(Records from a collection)
- - - -
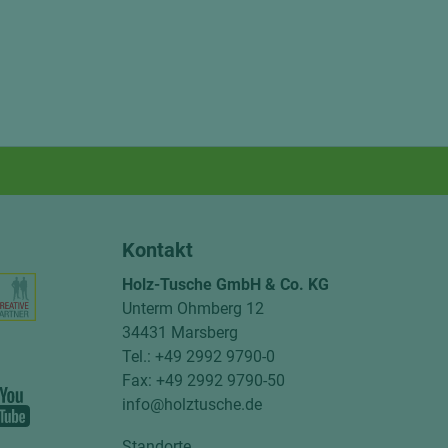
Kontakt
Holz-Tusche GmbH & Co. KG
Unterm Ohmberg 12
34431 Marsberg
Tel.: +49 2992 9790-0
Fax: +49 2992 9790-50
info@holztusche.de
Standorte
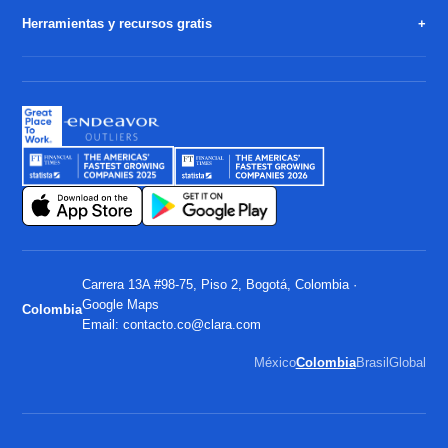
Herramientas y recursos gratis
Carrera 13A #98-75, Piso 2, Bogotá, Colombia ·
Google Maps
Colombia
Email:
contacto.co@clara.com
México
Colombia
Brasil
Global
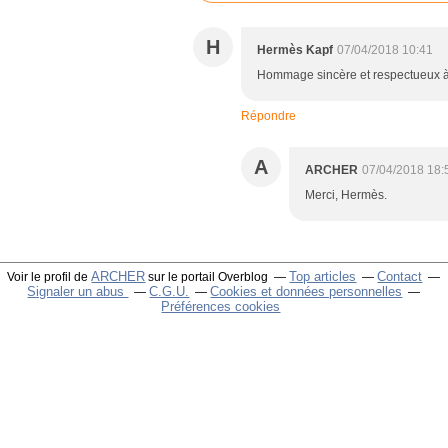
H
Hermès Kapf
07/04/2018 10:41
Hommage sincère et respectueux à
Répondre
A
ARCHER
07/04/2018 18:
Merci, Hermès.
ARCHER
Top articles
Contact
Voir le profil de
sur le portail Overblog
Signaler un abus
C.G.U.
Cookies et données personnelles
Préférences cookies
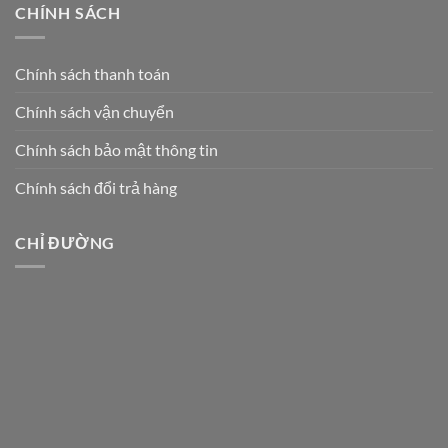
CHÍNH SÁCH
Chính sách thanh toán
Chính sách vận chuyển
Chính sách bảo mật thông tin
Chính sách đổi trả hàng
CHỈ ĐƯỜNG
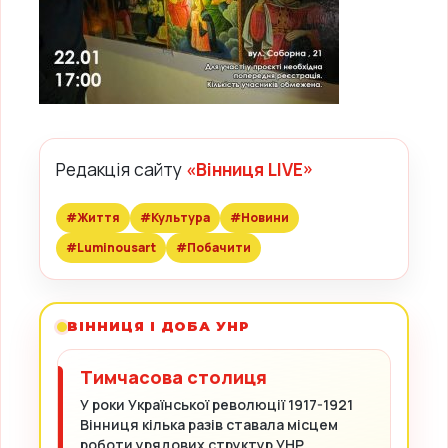
Редакція сайту
«Вінниця LIVE»
#Життя
#Культура
#Новини
#Luminousart
#Побачити
ВІННИЦЯ І ДОБА УНР
Тимчасова столиця
У роки Української революції 1917-1921
Вінниця кілька разів ставала місцем
роботи урядових структур УНР.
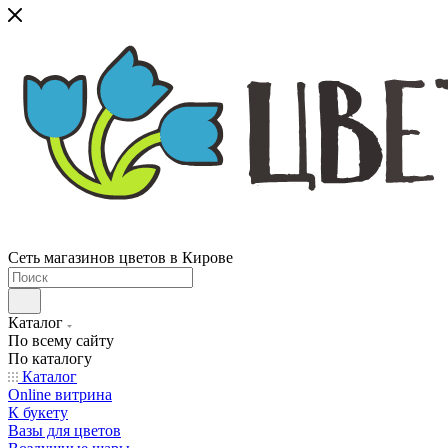
Сеть магазинов цветов в Кирове
Каталог
По всему сайту
По каталогу
Каталог
Online витрина
К букету
Вазы для цветов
- - - -
## About this task:
Show each line of the listing above that contains the word "цветов".

## Answer to this task:
Сеть магазинов цветов в Кирове
Вазы для цветов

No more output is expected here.